The individual's MCO/FFS service authorization contractor conducting the service authorization review may approve the requested service(s) or may recommend a more clinically appropriate service based on their review.
This still gives too much power to the MCOs, and makes more work for the provider. Person centered programs are about what the client wants, not what the insurance says they need.
All service authorizations shall be issued for a six (6) month period. Each authorization shall include 120 units of H2031.
Currently we usually request 360-468 units for someone who attends every day for 8 hours a day. This is a dramatic reduction in what we currently bill. We would loose money this way.
Paperwork: Daily, Weekly, Monthly: The level of detail this is laying out is nearly imposible for us who have 30-35 members every day. Too much staff time will be taken up by this. And its very redundant.

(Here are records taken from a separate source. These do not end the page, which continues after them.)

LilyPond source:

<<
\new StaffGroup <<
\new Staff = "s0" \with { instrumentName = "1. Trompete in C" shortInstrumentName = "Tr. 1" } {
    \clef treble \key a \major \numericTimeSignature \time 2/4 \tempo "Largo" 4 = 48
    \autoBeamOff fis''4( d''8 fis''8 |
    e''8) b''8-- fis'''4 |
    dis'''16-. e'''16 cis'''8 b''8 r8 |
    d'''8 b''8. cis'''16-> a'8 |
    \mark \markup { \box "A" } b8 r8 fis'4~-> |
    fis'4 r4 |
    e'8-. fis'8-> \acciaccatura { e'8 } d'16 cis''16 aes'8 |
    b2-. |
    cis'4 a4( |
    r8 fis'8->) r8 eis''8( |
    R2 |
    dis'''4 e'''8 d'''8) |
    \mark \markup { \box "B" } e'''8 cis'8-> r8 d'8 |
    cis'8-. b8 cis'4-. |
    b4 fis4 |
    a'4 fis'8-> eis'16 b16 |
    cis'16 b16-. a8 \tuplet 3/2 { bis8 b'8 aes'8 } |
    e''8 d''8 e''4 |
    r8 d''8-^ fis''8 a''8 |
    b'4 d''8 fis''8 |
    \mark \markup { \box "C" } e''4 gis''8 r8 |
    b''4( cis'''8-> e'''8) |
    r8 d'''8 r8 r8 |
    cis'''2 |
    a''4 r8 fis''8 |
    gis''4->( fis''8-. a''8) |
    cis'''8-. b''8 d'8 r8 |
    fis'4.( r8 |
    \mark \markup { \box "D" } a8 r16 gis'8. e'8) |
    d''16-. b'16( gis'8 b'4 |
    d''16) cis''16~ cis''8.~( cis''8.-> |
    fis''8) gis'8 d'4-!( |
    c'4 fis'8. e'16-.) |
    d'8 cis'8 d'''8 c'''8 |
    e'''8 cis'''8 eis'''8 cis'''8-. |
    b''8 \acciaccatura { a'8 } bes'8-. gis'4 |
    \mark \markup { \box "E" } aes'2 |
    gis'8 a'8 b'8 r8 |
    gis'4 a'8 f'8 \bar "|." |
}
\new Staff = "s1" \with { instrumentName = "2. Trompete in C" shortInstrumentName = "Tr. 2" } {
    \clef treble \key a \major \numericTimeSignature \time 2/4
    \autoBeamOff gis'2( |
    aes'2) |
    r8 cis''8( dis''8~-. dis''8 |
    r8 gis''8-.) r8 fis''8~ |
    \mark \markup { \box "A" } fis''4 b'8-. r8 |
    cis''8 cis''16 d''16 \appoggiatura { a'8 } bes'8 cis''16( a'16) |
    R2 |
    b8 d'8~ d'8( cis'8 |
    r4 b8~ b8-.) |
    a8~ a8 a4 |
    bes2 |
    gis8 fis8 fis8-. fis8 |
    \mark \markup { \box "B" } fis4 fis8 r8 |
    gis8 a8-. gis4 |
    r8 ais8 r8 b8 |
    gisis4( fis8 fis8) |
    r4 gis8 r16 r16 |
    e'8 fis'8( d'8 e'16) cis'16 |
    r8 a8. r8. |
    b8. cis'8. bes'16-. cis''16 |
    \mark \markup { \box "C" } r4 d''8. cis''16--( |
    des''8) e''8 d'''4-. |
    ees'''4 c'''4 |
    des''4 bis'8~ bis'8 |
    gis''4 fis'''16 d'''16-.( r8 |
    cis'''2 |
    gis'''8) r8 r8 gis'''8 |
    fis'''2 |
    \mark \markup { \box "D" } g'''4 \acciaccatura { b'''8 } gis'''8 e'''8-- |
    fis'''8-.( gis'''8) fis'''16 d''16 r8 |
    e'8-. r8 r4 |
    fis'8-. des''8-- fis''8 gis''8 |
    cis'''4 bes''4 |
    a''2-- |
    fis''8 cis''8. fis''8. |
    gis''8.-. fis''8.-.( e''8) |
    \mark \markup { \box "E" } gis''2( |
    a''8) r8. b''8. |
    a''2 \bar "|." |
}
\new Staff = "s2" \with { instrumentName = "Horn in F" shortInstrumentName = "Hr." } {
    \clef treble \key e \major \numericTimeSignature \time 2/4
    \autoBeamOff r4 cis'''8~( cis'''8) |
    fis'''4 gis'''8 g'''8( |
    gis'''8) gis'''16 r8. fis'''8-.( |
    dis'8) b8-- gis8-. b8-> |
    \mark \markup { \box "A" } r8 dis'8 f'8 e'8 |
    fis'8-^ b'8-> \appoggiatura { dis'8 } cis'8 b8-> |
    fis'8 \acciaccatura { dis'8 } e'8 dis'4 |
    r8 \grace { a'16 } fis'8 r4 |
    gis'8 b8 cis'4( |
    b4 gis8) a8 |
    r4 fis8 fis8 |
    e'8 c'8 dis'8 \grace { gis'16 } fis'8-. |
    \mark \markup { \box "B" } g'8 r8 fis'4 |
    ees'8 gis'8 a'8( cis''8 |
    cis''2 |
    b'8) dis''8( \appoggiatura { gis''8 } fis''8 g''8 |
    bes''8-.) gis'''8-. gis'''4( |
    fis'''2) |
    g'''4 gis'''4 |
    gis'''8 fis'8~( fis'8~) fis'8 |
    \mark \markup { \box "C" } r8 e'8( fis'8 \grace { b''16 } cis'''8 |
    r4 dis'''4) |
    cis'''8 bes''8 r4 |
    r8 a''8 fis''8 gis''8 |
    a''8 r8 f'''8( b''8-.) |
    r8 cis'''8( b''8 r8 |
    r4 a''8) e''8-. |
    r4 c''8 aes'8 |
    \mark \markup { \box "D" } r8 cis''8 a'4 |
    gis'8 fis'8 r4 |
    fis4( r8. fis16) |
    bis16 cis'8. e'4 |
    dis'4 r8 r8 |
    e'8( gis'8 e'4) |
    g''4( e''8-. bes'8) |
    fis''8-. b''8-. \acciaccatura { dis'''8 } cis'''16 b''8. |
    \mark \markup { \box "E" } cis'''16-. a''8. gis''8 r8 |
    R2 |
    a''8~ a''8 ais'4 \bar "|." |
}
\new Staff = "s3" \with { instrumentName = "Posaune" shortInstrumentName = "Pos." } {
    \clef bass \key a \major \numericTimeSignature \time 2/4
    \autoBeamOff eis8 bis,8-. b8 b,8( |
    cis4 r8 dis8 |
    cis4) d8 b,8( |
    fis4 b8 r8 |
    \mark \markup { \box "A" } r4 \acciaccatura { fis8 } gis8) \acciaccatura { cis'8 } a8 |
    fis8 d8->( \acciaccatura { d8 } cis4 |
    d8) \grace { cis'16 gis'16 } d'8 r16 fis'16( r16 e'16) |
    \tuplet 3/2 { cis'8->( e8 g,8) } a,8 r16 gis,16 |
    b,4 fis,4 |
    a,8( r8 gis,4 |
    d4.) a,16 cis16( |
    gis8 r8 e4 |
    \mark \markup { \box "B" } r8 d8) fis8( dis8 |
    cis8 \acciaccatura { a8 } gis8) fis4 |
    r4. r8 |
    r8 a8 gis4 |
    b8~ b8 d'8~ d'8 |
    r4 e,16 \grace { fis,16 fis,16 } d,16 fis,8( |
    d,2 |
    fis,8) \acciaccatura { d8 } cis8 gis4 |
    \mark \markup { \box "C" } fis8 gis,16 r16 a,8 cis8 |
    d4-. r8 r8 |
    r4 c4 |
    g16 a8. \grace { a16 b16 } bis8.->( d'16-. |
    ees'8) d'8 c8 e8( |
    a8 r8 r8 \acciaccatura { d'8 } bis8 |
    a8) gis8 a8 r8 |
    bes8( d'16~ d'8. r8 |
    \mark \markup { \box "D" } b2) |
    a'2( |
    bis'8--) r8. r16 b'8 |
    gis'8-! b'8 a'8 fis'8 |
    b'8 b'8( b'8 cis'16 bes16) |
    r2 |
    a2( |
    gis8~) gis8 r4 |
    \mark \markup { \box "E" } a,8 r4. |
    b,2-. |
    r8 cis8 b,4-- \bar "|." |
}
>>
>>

Sec 8.1 LMHP Review: What is the reasoning for making LMHP's have to sign off on all QMHP documentation? This takes away power from the QMHPs and adds additional administrative burden on the LMHPs.
Current rate is $89. Per diem rate is $74. Our program, and I believe many others would loose significant revenue this way. Especially if we can only bill for specific activities and not for members in the building who are less active participants but just need a quiet space to sit and think/reflect.